Inadequacy of the Lorentz-Berthelot combining rules for accurate predictions of equilibrium properties by molecular simulation

Abstract

Though molecular beam experiments have revealed deficiencies in the Lorentz-Berthelot combining rules, these rules are still used widely to parametrize effective pair potential models or to calculate the thermodynamic properties of mixtures. Gibbs ensemble Monte Carlo and isothermal isobaric Monte Carlo simulations were used to compute the liquid-vapour phase equilibria and the liquid properties of binary mixtures of rare gases modelled by effective pair potentials. Three sets of simple combining rules were tested in this work: the commonly used Lorentz-Berthelot rules, the Kong rules (Kong, J., 1973, J. chem. Phys., 59, 2464) and the Waldman-Hagler rules (Waldman, M., and Hagler, A. T., 1993, J. comput.
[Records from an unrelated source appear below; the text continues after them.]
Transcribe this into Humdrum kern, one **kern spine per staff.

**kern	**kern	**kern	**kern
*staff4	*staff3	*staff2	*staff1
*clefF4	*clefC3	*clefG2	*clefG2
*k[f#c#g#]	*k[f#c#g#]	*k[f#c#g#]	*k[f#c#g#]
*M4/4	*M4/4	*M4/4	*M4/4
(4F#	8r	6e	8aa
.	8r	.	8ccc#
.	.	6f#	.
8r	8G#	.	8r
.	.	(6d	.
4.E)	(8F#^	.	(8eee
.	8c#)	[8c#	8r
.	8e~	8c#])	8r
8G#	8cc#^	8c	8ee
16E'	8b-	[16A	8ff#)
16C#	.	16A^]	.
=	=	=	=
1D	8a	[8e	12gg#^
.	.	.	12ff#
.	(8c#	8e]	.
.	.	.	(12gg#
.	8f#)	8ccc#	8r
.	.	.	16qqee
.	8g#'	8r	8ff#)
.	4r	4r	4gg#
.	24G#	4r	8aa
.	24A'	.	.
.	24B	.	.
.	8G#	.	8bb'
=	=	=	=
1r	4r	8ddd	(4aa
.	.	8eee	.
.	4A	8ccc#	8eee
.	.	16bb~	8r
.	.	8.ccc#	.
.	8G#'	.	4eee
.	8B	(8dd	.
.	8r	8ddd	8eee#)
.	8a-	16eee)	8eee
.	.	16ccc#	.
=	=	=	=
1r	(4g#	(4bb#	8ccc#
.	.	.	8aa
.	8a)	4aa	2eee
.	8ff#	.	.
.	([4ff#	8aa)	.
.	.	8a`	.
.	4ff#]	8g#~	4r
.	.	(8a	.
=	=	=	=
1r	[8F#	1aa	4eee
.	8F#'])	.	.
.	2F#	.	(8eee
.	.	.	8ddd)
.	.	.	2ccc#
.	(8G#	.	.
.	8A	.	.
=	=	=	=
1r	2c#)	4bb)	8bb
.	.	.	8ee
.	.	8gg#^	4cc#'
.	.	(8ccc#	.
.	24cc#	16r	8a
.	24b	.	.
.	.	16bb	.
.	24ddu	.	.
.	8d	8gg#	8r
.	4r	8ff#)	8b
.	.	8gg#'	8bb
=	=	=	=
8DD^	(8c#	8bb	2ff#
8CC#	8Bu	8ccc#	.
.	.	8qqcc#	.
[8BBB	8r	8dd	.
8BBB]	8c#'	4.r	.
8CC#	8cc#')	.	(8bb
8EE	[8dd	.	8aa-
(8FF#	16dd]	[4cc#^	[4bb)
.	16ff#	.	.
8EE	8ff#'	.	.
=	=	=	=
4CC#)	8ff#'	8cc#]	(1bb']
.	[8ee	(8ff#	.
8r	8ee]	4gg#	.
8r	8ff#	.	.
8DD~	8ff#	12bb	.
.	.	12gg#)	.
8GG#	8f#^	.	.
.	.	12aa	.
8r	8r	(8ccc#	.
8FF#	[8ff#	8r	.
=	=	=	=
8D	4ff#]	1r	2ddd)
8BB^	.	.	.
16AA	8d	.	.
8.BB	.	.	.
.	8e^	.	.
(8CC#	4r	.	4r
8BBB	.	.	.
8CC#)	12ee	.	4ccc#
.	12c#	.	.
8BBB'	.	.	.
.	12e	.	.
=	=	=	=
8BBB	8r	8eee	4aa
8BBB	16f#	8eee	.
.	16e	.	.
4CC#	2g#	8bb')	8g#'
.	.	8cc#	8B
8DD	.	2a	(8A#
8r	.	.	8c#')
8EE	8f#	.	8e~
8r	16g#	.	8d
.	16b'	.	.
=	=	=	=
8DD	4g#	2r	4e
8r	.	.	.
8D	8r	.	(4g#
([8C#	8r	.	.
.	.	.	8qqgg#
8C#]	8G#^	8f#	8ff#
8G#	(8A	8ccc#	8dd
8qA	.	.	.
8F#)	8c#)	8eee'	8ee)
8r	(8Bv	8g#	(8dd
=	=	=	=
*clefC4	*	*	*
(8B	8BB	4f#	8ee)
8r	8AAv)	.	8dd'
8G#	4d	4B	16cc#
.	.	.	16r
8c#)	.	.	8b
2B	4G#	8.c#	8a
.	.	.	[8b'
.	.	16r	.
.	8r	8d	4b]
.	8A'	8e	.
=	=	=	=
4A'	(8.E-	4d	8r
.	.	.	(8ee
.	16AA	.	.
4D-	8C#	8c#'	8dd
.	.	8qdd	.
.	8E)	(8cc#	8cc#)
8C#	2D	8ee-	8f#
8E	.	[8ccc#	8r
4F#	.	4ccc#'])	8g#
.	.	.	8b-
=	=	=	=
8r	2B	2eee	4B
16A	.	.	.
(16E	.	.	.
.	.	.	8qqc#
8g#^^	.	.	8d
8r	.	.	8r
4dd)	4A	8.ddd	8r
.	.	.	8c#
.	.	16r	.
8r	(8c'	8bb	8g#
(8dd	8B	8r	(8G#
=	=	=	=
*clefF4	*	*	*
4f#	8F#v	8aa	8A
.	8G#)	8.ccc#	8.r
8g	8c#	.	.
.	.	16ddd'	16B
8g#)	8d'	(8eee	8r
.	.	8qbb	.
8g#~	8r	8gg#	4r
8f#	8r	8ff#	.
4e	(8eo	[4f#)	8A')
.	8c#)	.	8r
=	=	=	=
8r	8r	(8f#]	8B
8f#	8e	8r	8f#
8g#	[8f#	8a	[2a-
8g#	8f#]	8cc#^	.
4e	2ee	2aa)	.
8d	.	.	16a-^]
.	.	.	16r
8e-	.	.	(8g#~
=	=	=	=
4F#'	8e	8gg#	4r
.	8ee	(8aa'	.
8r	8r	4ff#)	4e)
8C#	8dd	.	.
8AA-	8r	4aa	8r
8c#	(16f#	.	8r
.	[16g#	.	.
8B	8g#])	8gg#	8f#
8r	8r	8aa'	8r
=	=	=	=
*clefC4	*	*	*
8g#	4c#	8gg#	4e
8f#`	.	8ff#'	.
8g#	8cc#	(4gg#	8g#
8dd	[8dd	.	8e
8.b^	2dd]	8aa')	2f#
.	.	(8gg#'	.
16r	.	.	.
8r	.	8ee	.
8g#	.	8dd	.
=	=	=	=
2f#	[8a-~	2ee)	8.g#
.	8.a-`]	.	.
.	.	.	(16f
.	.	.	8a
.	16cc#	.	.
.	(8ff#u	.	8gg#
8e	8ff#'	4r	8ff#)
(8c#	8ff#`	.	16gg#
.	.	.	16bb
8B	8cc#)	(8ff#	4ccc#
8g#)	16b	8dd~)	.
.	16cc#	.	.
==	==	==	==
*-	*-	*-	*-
Chem., 14, 1077). These three sets of rules do not require any additional parameter. It is shown that: (1) the choice of a set of combining rules has a significant effect on the thermodynamic properties, (2) using the Lorentz-Berthelot rules yields significant deviations from experiment and (3) the Kong rules provide a much better description of the mixture properties both for coexistence curves and liquid properties. We therefore recommend the use of the Kong rules instead of the Lorentz-Berthelot when parametrizing potential models.